Fines Coal : Sebuah batubara yang berukuran sangat kecil (halus), terjadi karena adanya penghancuran oleh unit yang bekerja di atas lapisan batubara tersebut.

Fine Coal Trap : Sebuah tempat untuk menampung dan memisahkan antara batubara yang halus dengan air.

Fatal Accident : Kecelakaan yang dapat mengakibatkan kematian dalam kurun waktu 1 x 24 Jam setelah kecelakaan itu terjadi.

Follow up P2H : Sebuah kegiatan untuk menindak lanjuti sebuah problem yang sudah tertulis di dalam laporan P2H.

G

General Work : Pekerjaan yang bersifat umum untuk mensupport pekerjaan tambang.

Grade : Kualitas (batubara) berdasarkan terutama pada kandungan belerang dan abu serta serta jenis abunya.
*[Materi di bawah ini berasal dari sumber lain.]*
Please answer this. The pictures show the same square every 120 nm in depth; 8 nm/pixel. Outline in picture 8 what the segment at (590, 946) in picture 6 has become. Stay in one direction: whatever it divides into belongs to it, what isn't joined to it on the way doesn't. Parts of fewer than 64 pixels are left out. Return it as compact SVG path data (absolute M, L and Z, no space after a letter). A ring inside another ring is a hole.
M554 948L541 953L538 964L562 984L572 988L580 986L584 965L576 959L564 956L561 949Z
Menurut kualitas, kualitas batubara terbagi menjadi tiga yakni tinggi, sedang dan rendah.

H

Hauling Road : Sebuah jalan untuk mengangkut OB dan juga Batubara, OB ke bagian disposal dan batubara ke bagian port site.

High Grading : Sebuah cara penambangan batubara dengan mengambil batubara yang berkualitas tinggi dan meninggalkan batubara yang kurang berkualitas.

I

Induksi K3LH : Suatu metode atau sistem untuk menyampaikan atau menjelaskan mengenai suatu Keselamatan, Kesehatan Kerja dan Lingkungan Hidup (K3&LH) dan aturan aturannya.

Investigasi : Suatu penyelidikan faktor dasar yang menyebabkan kecelakaan dan melakukan suatu tindakan perbaikan.

Inspeksi Awal : Suatu inspeksi kontaminasi sebelum melakukan aktivitas yaitu pada awal shift atau unit yang telah selesai dalam perbaikan.

J

Joint Survey : suatu kegiatan pengukuran dan pengambilan data bersama antara Kontraktor dengan customer.

K

Kontaminasi : Terbawanya bahan-bahan material non batubara ke dalam Crushing Plant

L

LCM/Loose Cubic Meter : Meter kubik dalam tanah gembur.

Loading : Pemuatan, biasanya yang di muat adalah OB dan juga Coal.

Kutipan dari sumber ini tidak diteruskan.